Search code examples
gitgit-submodulesgit-subtreegit-repogit-slave

Best practices for multiple git repositories


I have around 20 different repositories. Many are independent and compile as libraries but some others have dependencies among them. Dependency resolution and branching is complicated.

Suppose that I have a super project that only aggregates all other repositories. It is used exclusively to run tests -- no real development goes here.

/superproject  [master, HEAD]
    /a         [master, HEAD]
    /b         [master, HEAD]
    /c         [master, HEAD]
    /...

Now, to develop specific features or fixes for each one (a), especially one of those that require specific versions of projects to compile or run (b v2.0 and c 3.0) I have to create a new branch:

/superproject  [branch-a, HEAD]  <-- branch for 'a' project
    /a         [master]  <-- new commits here
    /b         [v2.0]
    /c         [v3.0]

For b, it might be required something else, like a v0.9 and c v3.1:

/superproject  [branch-b, HEAD]  <-- branch for 'b' project
    /a         [v0.9]   <-- older version than 'a'
    /b         [master] <-- new commits go here
    /c         [v3.1]   <-- newer version than 'a'

This becomes even more complex and complicated when implementing common git workflows involving feature branches, hotfix branches, release branches, etc. I was advised to (and advised against) using git-submodules, git-subtree, google's git-repo, git-slave, etc.
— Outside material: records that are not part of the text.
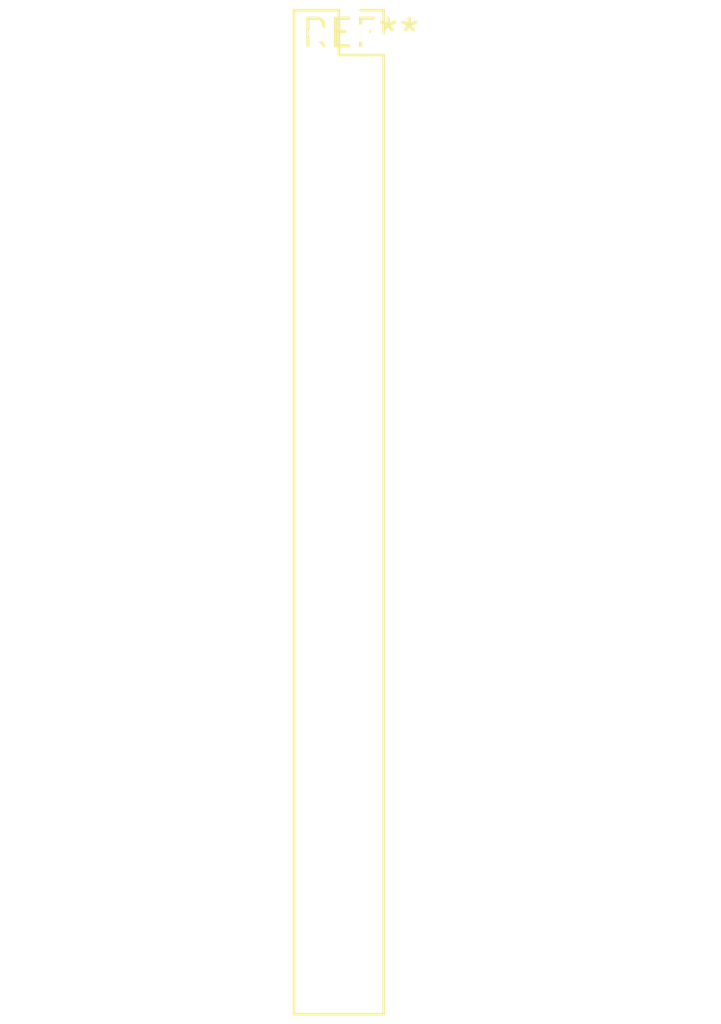
<source format=kicad_pcb>
(kicad_pcb (version 20240108) (generator pcbnew)

  (general
    (thickness 1.6)
  )

  (paper "A4")
  (layers
    (0 "F.Cu" signal)
    (31 "B.Cu" signal)
    (32 "B.Adhes" user "B.Adhesive")
    (33 "F.Adhes" user "F.Adhesive")
    (34 "B.Paste" user)
    (35 "F.Paste" user)
    (36 "B.SilkS" user "B.Silkscreen")
    (37 "F.SilkS" user "F.Silkscreen")
    (38 "B.Mask" user)
    (39 "F.Mask" user)
    (40 "Dwgs.User" user "User.Drawings")
    (41 "Cmts.User" user "User.Comments")
    (42 "Eco1.User" user "User.Eco1")
    (43 "Eco2.User" user "User.Eco2")
    (44 "Edge.Cuts" user)
    (45 "Margin" user)
    (46 "B.CrtYd" user "B.Courtyard")
    (47 "F.CrtYd" user "F.Courtyard")
    (48 "B.Fab" user)
    (49 "F.Fab" user)
    (50 "User.1" user)
    (51 "User.2" user)
    (52 "User.3" user)
    (53 "User.4" user)
    (54 "User.5" user)
    (55 "User.6" user)
    (56 "User.7" user)
    (57 "User.8" user)
    (58 "User.9" user)
  )

  (setup
    (pad_to_mask_clearance 0)
    (pcbplotparams
      (layerselection 0x00010fc_ffffffff)
      (plot_on_all_layers_selection 0x0000000_00000000)
      (disableapertmacros false)
      (usegerberextensions false)
      (usegerberattributes false)
      (usegerberadvancedattributes false)
      (creategerberjobfile false)
      (dashed_line_dash_ratio 12.000000)
      (dashed_line_gap_ratio 3.000000)
      (svgprecision 4)
      (plotframeref false)
      (viasonmask false)
      (mode 1)
      (useauxorigin false)
      (hpglpennumber 1)
      (hpglpenspeed 20)
      (hpglpendiameter 15.000000)
      (dxfpolygonmode false)
      (dxfimperialunits false)
      (dxfusepcbnewfont false)
      (psnegative false)
      (psa4output false)
      (plotreference false)
      (plotvalue false)
      (plotinvisibletext false)
      (sketchpadsonfab false)
      (subtractmaskfromsilk false)
      (outputformat 1)
      (mirror false)
      (drillshape 1)
      (scaleselection 1)
      (outputdirectory "")
    )
  )

  (net 0 "")

  (footprint "PinSocket_2x23_P2.00mm_Vertical" (layer "F.Cu") (at 0 0))

)

</source>
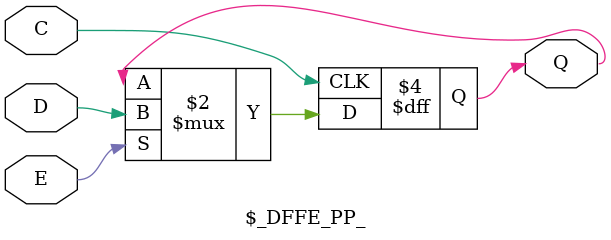
<source format=v>
module \$_DFFE_PP_ (D, C, E, Q);
input D, C, E;
output reg Q;
always @(posedge C) begin
	if (E) Q <= D;
end
endmodule

</source>
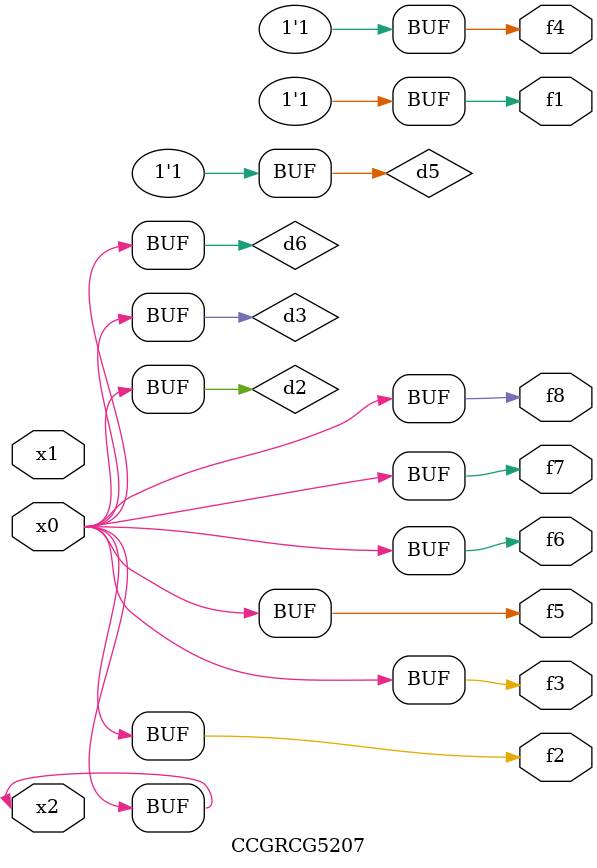
<source format=v>
module CCGRCG5207(
	input x0, x1, x2,
	output f1, f2, f3, f4, f5, f6, f7, f8
);

	wire d1, d2, d3, d4, d5, d6;

	xnor (d1, x2);
	buf (d2, x0, x2);
	and (d3, x0);
	xnor (d4, x1, x2);
	nand (d5, d1, d3);
	buf (d6, d2, d3);
	assign f1 = d5;
	assign f2 = d6;
	assign f3 = d6;
	assign f4 = d5;
	assign f5 = d6;
	assign f6 = d6;
	assign f7 = d6;
	assign f8 = d6;
endmodule

</source>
How can I manage continuous integration for such a complex project?

EDIT

The real question is how to run tests without having to mock all other dependent projects? Especially when all projects might use different versions. Trigger Jenkins tests after commits in git submodules


Solution

  • For working with multiple branches in parallel, use paralleled clones if possible. cd is an awful lot easier than checkout and clean and check-for-stale-detritus and recreate-caches every time you want to switch.


    So far as recording your test environments goes, what you're describing is exactly what submodules do, in every detail. For something this simple, I'm going to recommend setting yourself up without using the submodule command at all, and telling it about your setup once you're comfortable and the top item on your submodule-issues list is keystroke count.

    Starting from the setup in your question, here's how you set yourself up to record clean builds in the subprojects:

    cd $superproject
    git init .
    git add a b c etc
    git commit -m "recording test state for $thistest"
    

    That's it. You've committed a list of commit id's, i.e. the id's of the currently-checked-out commits in each of those repos. The actual content is in those repos, not this one, but that's the entire difference between files and submodules so far as git's concerned. The .gitmodules file has random notes to help cloners, mainly a suggested repo that's supposed to contain the necessary commits, and random notes for command defaults, but what it's doing is easy and obvious.

    Want to check out the right commit at path foo?

    (commit=`git rev-parse :foo`; cd foo; git checkout $commit)
    

    The rev-parse fetches the content id for foo from the index, the cd and checkout do that.

    Here's how you find all your submodules and what should be checked out there to recreate the staged aka indexed environment:

    git ls-files -s | grep ^16
    

    Check what your current index lists for a submodule and what's actually checked out there:

    echo $(git rev-parse :$submodule; (cd $submodule; git rev-parse HEAD))
    

    and there you go. Check out the right commits in all your submodules?

    git ls-files -s | grep ^16 | while read mode commit stage path; do
            (cd "$path"; git checkout $commit)
    done
    

    Sometimes you're carrying local patches you want applied to every checkout:

    git ls-files -s | grep ^16 | while read mode commit stage path; do
            (cd $path; git rebase $commit)
    done
    

    and so forth. There's git submodule commands for these, but they're not doing anything you don't see above. Same for all the rest, you can translate everything they do into near-oneliners like the ones above.

    There's nothing mysterious about submodules.


    Continuous integration is generally done with any of a whole lot of tools, I'll leave that for someone else to address.